ITEm: Unsupervised Image-Text Embedding Learning for eCommerce
This work addresses the challenge of multimodal embedding learning for eCommerce applications, offering an incremental improvement over existing methods.
The paper tackles the problem of learning product embeddings from multiple modalities in eCommerce, where some modalities dominate others, by proposing an unsupervised image-text embedding model (ITEm) that extends BERT to better attend to both image and text, resulting in substantial gains on tasks like product search and category prediction compared to strong baselines.
Product embedding serves as a cornerstone for a wide range of applications in eCommerce. The product embedding learned from multiple modalities shows significant improvement over that from a single modality, since different modalities provide complementary information. However, some modalities are more informatively dominant than others. How to teach a model to learn embedding from different modalities without neglecting information from the less dominant modality is challenging.
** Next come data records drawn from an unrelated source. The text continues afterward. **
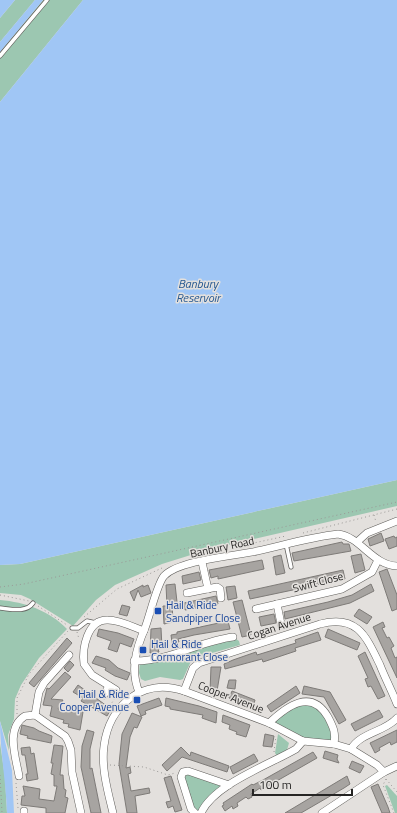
<svg xmlns="http://www.w3.org/2000/svg" width="397" height="813" font-family="'Titillium Web',sans-serif">
<style>
.green{fill:#9cc7b1}
.water{fill:#a0c6f5}
.building{fill:#a7a4a1;stroke:#7e7b78}
.lines{fill:none;stroke-linecap:round;stroke-linejoin:round}
.lane-casing{stroke:#62605d;stroke-width:5}
.street-casing{stroke:#62605d;stroke-width:8}
.path{stroke:#9a9896;stroke-width:1;stroke-dasharray:1 3;stroke-linecap:butt}
.lane{stroke:#fff;stroke-width:3.5}
.street{stroke:#fff;stroke-width:7}
.transit-dot{fill:#1a4fb4;stroke:#e3e0dd;stroke-width:1.5}
.labels{text-anchor:middle;stroke-width:3;stroke-linejoin:round;paint-order:stroke}
.street-label{font-size:11px;fill:#262524;stroke:#e3e0dd}
.transit-label{font-size:11px;fill:#164399;stroke:#e3e0dd;text-anchor:start}
.water-label{font-size:12px;font-style:italic;fill:#265891;stroke:#e3e0dd}
</style>
<rect width="100%" height="100%" fill="#e3e0dd"/>
<g class="green">
<path d="M15 0H35L0 42V18Z"/>
<path d="M43 0H83L0 102V52Z"/>
<path d="M397 480V506L210 549 162 564 115 585 96 600 73 626 30 599 21 595 0 593V565L20 564Z"/>
<path d="M0 600C25 602 50 611 67 629L39 658 21 685 15 699 14 719 8 735 9 751 0 721Z"/>
<path d="M233 637 239 641 240 645 198 657 191 661 183 679 180 680 160 677 145 681 141 679 139 673 140 661Z"/>
<path d="M299 705 316 706 320 709 333 733 334 736 330 741 304 738 276 723V720Z"/>
<path d="M278 734 289 743 287 750 277 756 275 753Z"/>
<path d="M0 743 5 777 7 813H0Z"/>
<path d="M187 774 218 784 220 786 219 790 199 810H194L184 779Z"/>
<path d="M387 785 397 796V813H395L385 786Z"/>
</g>
<g class="water">
<path d="M0 0H15L0 18Z"/>
<path d="M35 0H43L0 52V42Z"/>
<path d="M83 0H397V480L20 564 0 565V102Z"/>
<path d="M0 721 12 770 14 813H7C6 782 0 752 0 721Z"/>
</g>
<g class="building">
<path d="M381 533 384 541 370 546 368 539Z"/>
<path d="M394 536 395 538 397 537V546L389 549 385 539Z"/>
<path d="M342 542 343 544H349L351 551 294 561 292 553Z"/>
<path d="M361 554 365 570 355 573 351 556Z"/>
<path d="M281 555 285 573 276 575 273 557Z"/>
<path d="M262 560 264 569 218 579V576L211 578 209 570Z"/>
<path d="M387 569 397 595V609L392 611 379 572Z"/>
<path d="M343 570 345 579 250 599 248 591Z"/>
<path d="M199 572 201 580 183 584 182 576Z"/>
<path d="M175 584 177 602 172 603 173 622 164 624 163 606H167L166 585Z"/>
<path d="M371 584 374 591 350 603 285 619 284 612 328 602 352 595Z"/>
<path d="M143 585V587L148 585 151 593 141 597 138 590 134 601 130 592Z"/>
<path d="M235 586 237 598 228 600 226 587Z"/>
<path d="M216 596 218 604 185 610 184 603Z"/>
<path d="M242 600 251 635 242 637 233 602Z"/>
<path d="M122 605 130 607 127 616 119 614Z"/>
<path d="M359 609 372 617 367 624 354 616Z"/>
<path d="M274 614 276 623 261 626 259 617Z"/>
<path d="M228 621 230 629 194 635 178 639 179 642 172 643 171 635 177 634V632Z"/>
<path d="M383 622 385 627 382 628 387 638 389 637 394 646 391 648 395 658 397 657V678L373 627Z"/>
<path d="M161 628 162 648 158 649 159 652 150 653 151 629Z"/>
<path d="M99 629 118 633 134 639 131 647 120 643 117 652 108 649 111 641 97 636Z"/>
<path d="M328 629 360 643 357 650 325 637Z"/>
<path d="M318 632 321 640 295 648 296 651 263 662 262 659 225 669 224 664 233 660 256 652 257 655 296 643 295 640Z"/>
<path d="M67 638 72 643 34 687 29 683Z"/>
<path d="M365 652 385 696 378 699 371 686 368 687 365 679 368 678 358 656Z"/>
<path d="M96 656 109 660 118 668 130 673 127 680 115 676 105 670 106 668 92 663Z"/>
<path d="M70 661 74 665 68 672 64 668Z"/>
<path d="M211 667H221L217 691H210Z"/>
<path d="M65 672 71 677 51 699 63 700 58 709 73 712 74 708 83 712 80 730 68 727 69 724 63 723 64 720 50 716 52 706 43 705 47 688 49 689Z"/>
<path d="M229 680H236L235 689 227 688Z"/>
<path d="M78 685 111 709 107 716 81 701 83 698 73 692Z"/>
<path d="M296 686 300 693 271 712 267 706Z"/>
<path d="M304 686 330 692 346 720 339 724 324 697 302 694Z"/>
<path d="M232 691 255 700 253 707 229 698Z"/>
<path d="M159 698 162 705 145 711 146 714 141 716 137 706Z"/>
<path d="M166 698 199 706 217 712 216 723 202 718 203 715 170 709V707L165 706Z"/>
<path d="M379 710 383 717 355 731 351 724Z"/>
<path d="M132 713 142 717 137 728 134 727 130 737 126 768 130 767 131 773 128 774 131 791 149 788 150 793 135 796 137 813H127L119 764 122 734Z"/>
<path d="M223 715 250 725 246 737 236 734 237 732 229 729 230 725 222 722Z"/>
<path d="M22 725 34 728 39 731 52 736 51 743 27 738 28 736 20 734Z"/>
<path d="M87 730 94 732 90 749V769L92 768 101 813H91L81 767 82 746Z"/>
<path d="M397 730V742L391 745 390 742 379 748 380 750 375 753 370 743Z"/>
<path d="M265 734 274 736 272 747 263 746Z"/>
<path d="M54 745 63 746 60 775H63L64 789 66 790 65 797 68 798 65 813H46V808L21 805 22 796H25L23 786 40 789 39 799 54 801 57 786H54V775L51 774 53 763H51Z"/>
<path d="M30 747 31 754 34 753 38 779 27 781 26 774H28L25 755H22L21 748Z"/>
<path d="M181 747 190 756 191 752 229 766 227 772 182 757 167 771 162 765Z"/>
<path d="M325 751 338 755 337 759 339 763 323 758Z"/>
<path d="M313 752 317 758 261 790 260 788 251 794 252 797 248 799 246 797 237 803 238 806 233 809 232 806 225 811 222 806 224 805 223 803 252 784 253 785 263 780Z"/>
<path d="M254 754 258 761 233 774 230 767Z"/>
<path d="M352 761 364 766 360 773 349 768Z"/>
<path d="M171 776 182 810 175 812 173 806 168 808 166 802 171 801 164 778Z"/>
<path d="M347 776 350 784 344 788 301 813H285Z"/>
<path d="M378 784 388 807 390 813H382L376 799 371 787Z"/>
</g>
<g class="lines">
<g class="lane-casing">
<g id="lane">
<path d="M0 56 47 0"/>
<path d="M286 544 291 567"/>
<path d="M0 608C11 609 26 613 33 603"/>
<path d="M72 628H78L87 621 96 623"/>
</g>
</g>
<g class="street-casing">
<g id="street">
<path d="M357 542 367 533 397 521"/>
<path d="M202 562 208 589"/>
<path d="M187 593 217 587 220 589 221 598"/>
<path d="M277 604 281 624"/>
<path d="M256 609 342 589 372 572 378 560"/>
<path d="M134 661C167 662 200 641 233 637"/>
<path d="M116 690 92 675 84 664C82 649 87 619 108 620 120 620 133 627 144 631"/>
<path d="M184 691 193 668 199 663 320 624C357 614 366 636 380 665 385 678 392 691 397 704"/>
<path d="M139 692C130 670 136 649 145 628 150 615 157 584 164 576 179 560 235 556 257 551 284 545 311 537 338 534 361 537 372 565 397 566"/>
<path d="M104 695 109 686"/>
<path d="M35 715 39 692 44 683 69 655"/>
<path d="M269 723C287 706 311 688 328 717 333 727 336 732 334 744"/>
<path d="M351 749C361 732 385 732 397 718"/>
<path d="M19 776C16 758 5 728 25 716L35 715 65 736 68 741 71 750 72 772 81 813"/>
<path d="M24 813V811"/>
<path d="M113 813C108 792 101 768 104 746 109 705 143 677 184 691L269 723 303 741 334 744 351 749 377 765 384 772"/>
<path d="M195 813 191 809 181 777 183 772 188 771 229 785"/>
<path d="M201 813C214 784 269 765 296 749L303 741"/>
<path d="M322 813 384 772 397 766"/>
</g>
</g>
<g class="path">
<path d="M374 515 376 522"/>
<path d="M303 533 397 509"/>
<path d="M240 546 286 536"/>
<path d="M0 587 24 584 397 502"/>
<path d="M0 595 29 601"/>
<path d="M38 606 67 625"/>
<path d="M84 617 117 589 162 568"/>
<path d="M77 632 79 639"/>
<path d="M113 705 111 704 116 697"/>
<path d="M17 714V698L29 674 68 631"/>
<path d="M274 752 276 736"/>
<path d="M110 765 144 767 168 775 175 773"/>
<path d="M0 775 2 813"/>
<path d="M386 779 383 785 394 813"/>
<path d="M386 779 397 792"/>
<path d="M16 783 18 808"/>
</g>
<use href="#lane" class="lane"/>
<use href="#street" class="street"/>
</g>
<g class="transit-dot">
<rect x="154" y="607" width="8" height="8" rx="2"/>
<rect x="139" y="646" width="8" height="8" rx="2"/>
<rect x="133" y="696" width="8" height="8" rx="2"/>
</g>
<g class="labels">
<g class="street-label">
<text transform="translate(222 547) rotate(-12)" y="4">Banbury Road</text>
<text transform="translate(318 582) rotate(-15)" y="4">Swift Close</text>
<text transform="translate(279 626) rotate(-18)" y="4">Cogan Avenue</text>
<text transform="translate(231 697) rotate(21)" y="4">Cooper Avenue</text>
</g>
<g class="transit-label">
<text x="166" y="609">Hail &amp; Ride<tspan x="166" dy="13">Sandpiper Close</tspan></text>
<text x="151" y="648">Hail &amp; Ride<tspan x="151" dy="13">Cormorant Close</tspan></text>
<text x="129" y="698" text-anchor="end">Hail &amp; Ride<tspan x="129" dy="13">Cooper Avenue</tspan></text>
</g>
<g class="water-label">
<text x="198" y="288">Banbury<tspan x="198" dy="14">Reservoir</tspan></text>
</g>
</g>
<path d="M253 789v6h99v-6" fill="none" stroke="#262524" stroke-width="2"/>
<text x="259" y="789" font-size="12" fill="#262524" stroke="#e3e0dd" stroke-width="3" paint-order="stroke">100 m</text>
</svg>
We present an image-text embedding model (ITEm), an unsupervised learning method that is designed to better attend to image and text modalities. We extend BERT by (1) learning an embedding from text and image without knowing the regions of interest; (2) training a global representation to predict masked words and to construct masked image patches without their individual representations. We evaluate the pre-trained ITEm on two tasks: the search for extremely similar products and the prediction of product categories, showing substantial gains compared to strong baseline models.